Apply what you read:
a – In the travel post about cycling into Bangkok, how wide is the highway in Thailand compared with Cambodia's roads?
b – Reproduce the part of the Bangkok travel post between "Loi Kratong festival" and "lonely it can be.", inclusive.

Extracted text:
"""
Wednesday 24 November 2010

Bangkok, and a Change of Plan...

From this...

...to this, in just 12 hours.

Chilling at the pool by day

Partying by night

Arriving in Bangkok, eventually

Buddha in Bangkok

Performers in front of royalty for the festival of the 'good old days'

The meat market that is the infamous Khao San Road, Bangkok

Even Buddha needs cash - there's a good few $100 here

Loi Kratong festival on the full moon

Chinese lanterns fill the sky for the festival, from the roof of my favourite (non-tourist) bar

Lots of pool, beer and relaxation

Free Muay Thai outside Bangkok's MBK mall - a lot of blood and 1 TKO

The uniqueness of travel by bike was made stark last week, as the photos above demonstrate - one evening I was enjoying cocktails till the early hours with a bunch of great people, 24 hours later I was eating dinner alone before retiring to bed at 8:30 pm. The latter was par for the course in the first 2 months of the trip from home to Istanbul but hadn't been a factor again since then. I remember now how dull and lonely it can be.

The scenery is beautiful - Cambodia's huge palm tree dotted paddy field horizons and roadside life, Thailand's wilder, less utilised land and forests - the difference between the 2 countries was stark, though too subtle for the couple I overheard in the immigration queue at the border who saw both sides as being identical. Immediately Thailand was more Western than 100 metres back in Cambodia. People live away from the main highway, and the connecting roads are mostly tarmac rather than dirt. Shops are less makeshift and stock more than a handful of products, and fancier houses abound. The highway is silky smooth and 4-6 lanes wide compared with Cambodia's maximum of 2, and there's no dust. It was hot, and though the 70-mile days passed quickly all the interest was within my mind, thinking ahead to what I will be doing next. I was making a beeline for Bangkok, though on arrival I wasn't sure it was the place I wanted to be.
"""
Records from a collection
"""
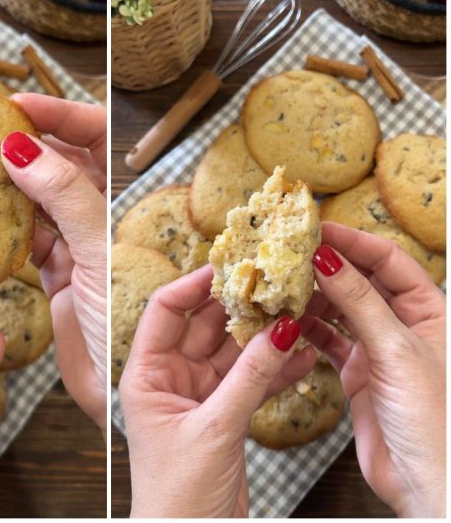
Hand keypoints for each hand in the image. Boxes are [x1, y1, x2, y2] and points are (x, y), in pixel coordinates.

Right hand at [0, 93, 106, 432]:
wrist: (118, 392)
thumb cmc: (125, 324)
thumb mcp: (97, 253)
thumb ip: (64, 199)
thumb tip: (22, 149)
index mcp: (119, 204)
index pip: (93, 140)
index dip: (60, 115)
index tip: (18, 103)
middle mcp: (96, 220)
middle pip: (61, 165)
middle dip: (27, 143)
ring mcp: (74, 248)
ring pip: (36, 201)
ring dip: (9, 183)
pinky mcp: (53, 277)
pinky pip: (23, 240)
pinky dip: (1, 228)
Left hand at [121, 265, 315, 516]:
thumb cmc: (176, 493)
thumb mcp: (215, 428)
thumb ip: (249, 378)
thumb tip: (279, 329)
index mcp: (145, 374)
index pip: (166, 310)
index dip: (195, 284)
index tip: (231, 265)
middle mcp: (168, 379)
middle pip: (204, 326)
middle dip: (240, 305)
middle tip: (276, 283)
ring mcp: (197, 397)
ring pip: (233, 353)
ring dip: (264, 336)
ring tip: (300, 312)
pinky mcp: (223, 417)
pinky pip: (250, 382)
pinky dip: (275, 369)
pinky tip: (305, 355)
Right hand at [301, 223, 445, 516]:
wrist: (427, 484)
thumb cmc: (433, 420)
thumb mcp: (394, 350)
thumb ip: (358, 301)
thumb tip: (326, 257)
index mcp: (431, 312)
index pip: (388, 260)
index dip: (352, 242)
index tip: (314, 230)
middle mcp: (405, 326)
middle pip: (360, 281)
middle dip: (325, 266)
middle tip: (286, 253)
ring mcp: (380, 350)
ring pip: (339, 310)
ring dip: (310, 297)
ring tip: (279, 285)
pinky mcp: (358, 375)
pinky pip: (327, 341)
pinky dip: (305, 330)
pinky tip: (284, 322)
"""
"""
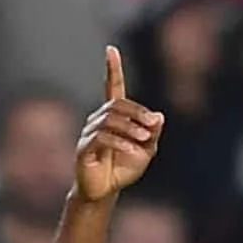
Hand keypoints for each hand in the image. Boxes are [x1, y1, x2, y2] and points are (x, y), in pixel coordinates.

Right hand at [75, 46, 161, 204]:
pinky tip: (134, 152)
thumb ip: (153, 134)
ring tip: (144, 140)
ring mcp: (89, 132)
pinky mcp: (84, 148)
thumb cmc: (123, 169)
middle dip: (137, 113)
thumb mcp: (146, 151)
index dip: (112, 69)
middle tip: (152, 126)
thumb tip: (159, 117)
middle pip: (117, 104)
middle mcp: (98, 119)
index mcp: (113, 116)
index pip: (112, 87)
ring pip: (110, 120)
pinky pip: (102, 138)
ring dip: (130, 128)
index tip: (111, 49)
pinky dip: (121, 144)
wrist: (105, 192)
"""
"""
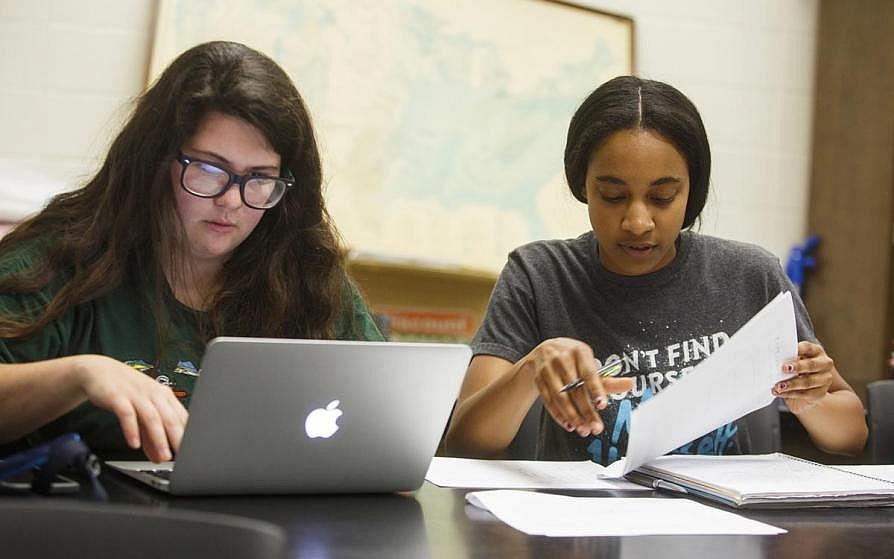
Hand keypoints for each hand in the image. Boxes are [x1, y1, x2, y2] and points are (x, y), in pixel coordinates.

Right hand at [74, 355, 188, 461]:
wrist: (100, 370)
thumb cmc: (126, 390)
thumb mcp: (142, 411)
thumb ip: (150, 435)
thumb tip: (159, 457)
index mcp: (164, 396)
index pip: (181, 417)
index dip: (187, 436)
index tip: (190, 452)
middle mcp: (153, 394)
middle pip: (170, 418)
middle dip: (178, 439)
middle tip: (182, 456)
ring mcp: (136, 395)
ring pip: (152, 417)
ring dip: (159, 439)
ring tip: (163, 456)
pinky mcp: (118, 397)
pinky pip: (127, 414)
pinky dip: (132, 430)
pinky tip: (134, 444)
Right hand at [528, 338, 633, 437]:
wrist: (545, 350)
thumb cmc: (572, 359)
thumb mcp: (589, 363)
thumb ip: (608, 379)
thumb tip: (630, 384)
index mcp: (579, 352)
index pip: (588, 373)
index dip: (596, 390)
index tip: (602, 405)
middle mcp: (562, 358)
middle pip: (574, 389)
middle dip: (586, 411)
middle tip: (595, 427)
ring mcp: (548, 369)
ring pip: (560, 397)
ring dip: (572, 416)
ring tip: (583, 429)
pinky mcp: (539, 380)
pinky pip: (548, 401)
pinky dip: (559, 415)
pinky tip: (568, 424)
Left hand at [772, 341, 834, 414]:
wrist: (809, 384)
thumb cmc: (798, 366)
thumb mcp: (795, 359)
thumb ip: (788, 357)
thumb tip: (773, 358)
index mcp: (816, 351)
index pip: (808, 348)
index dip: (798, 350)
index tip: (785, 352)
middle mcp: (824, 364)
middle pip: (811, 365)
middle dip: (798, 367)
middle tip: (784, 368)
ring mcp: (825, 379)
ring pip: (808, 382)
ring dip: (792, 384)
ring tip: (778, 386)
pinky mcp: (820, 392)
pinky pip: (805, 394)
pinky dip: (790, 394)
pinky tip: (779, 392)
"""
Expected outputs:
a – The highway in Thailand is 4-6 lanes wide, while Cambodia's roads are at most 2 lanes wide.

b –
Loi Kratong festival on the full moon

Chinese lanterns fill the sky for the festival, from the roof of my favourite (non-tourist) bar

Lots of pool, beer and relaxation

Free Muay Thai outside Bangkok's MBK mall - a lot of blood and 1 TKO

The uniqueness of travel by bike was made stark last week, as the photos above demonstrate - one evening I was enjoying cocktails till the early hours with a bunch of great people, 24 hours later I was eating dinner alone before retiring to bed at 8:30 pm. The latter was par for the course in the first 2 months of the trip from home to Istanbul but hadn't been a factor again since then. I remember now how dull and lonely it can be.